Two questions: When you want both figures to be keep, use

```{r fig.keep='all'}

Default only keeps the unique plots (because your two plots are identical, the second one is removed; see the knitr graphics manual for details).

Global chunk options are active when the next chunk(s) open:

```{r}
opts_chunk$set(fig.width=10)
```


```{r}
opts_chunk$set(fig.width=2)
# Our figure is 10 wide, not 2
plot(1:1000)
```

```{r}
# Our figure is 2 wide, not 10
opts_chunk$set(fig.width=10)
plot(1:1000)
```

OTHER TIPS

This works for me, based on hints from Yui on github.

\documentclass{article}

\begin{document}
<<setup,echo=FALSE>>=
opts_knit$set(progress = F, verbose = F)
opts_chunk$set(comment=NA, warning=FALSE,message=FALSE,fig.width=6, echo=F)
kexpand=function(){
  cat(knit(
  text=knit_expand(text=
                     "<<yfig-{{cap}}-,fig.cap='{{cap}}',results='markup',echo=FALSE,fig.height={{figheight}},out.height={{outheight}}>>=\n
                   .q\n
                   @"
  )
))}
@

<<results='asis'>>=
library(ggplot2)
.q=qplot(1:10);cap="first caption";figheight=9;outheight=90
kexpand()
.q=qplot(1:20);cap="second caption";figheight=12;outheight=160
kexpand()

@
\end{document}

So one key thing is to set progress and verbose to F otherwise they destroy the output.
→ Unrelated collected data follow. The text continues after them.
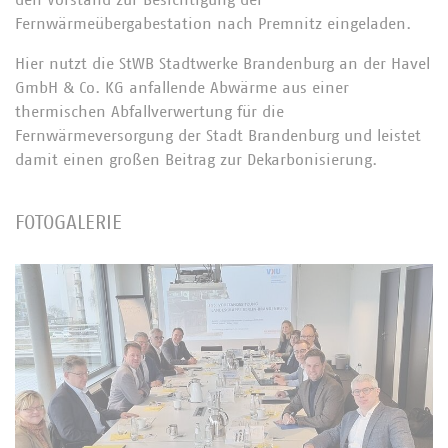
den Vorstand zur Besichtigung der
Fernwärmeübergabestation nach Premnitz eingeladen.
Hier nutzt die StWB Stadtwerke Brandenburg an der Havel
GmbH & Co. KG anfallende Abwärme aus einer
thermischen Abfallverwertung für die
Fernwärmeversorgung der Stadt Brandenburg und leistet
damit einen großen Beitrag zur Dekarbonisierung.
FOTOGALERIE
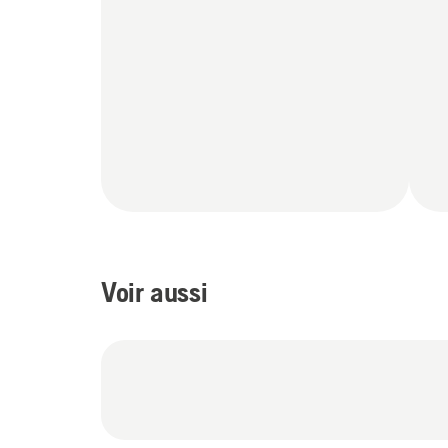
Voir aussi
Then the little function kexpand expands an inline template which is typed as text as part of the function. Then you can define your plot as .q and your caption as cap, and your heights etc. You could adapt the function to control other options. Strangely, .q and the caption don't have to be parameters for the function, you can just set them in the current environment and they get picked up by the function anyway. Don't know if this is good practice or why it works but it does.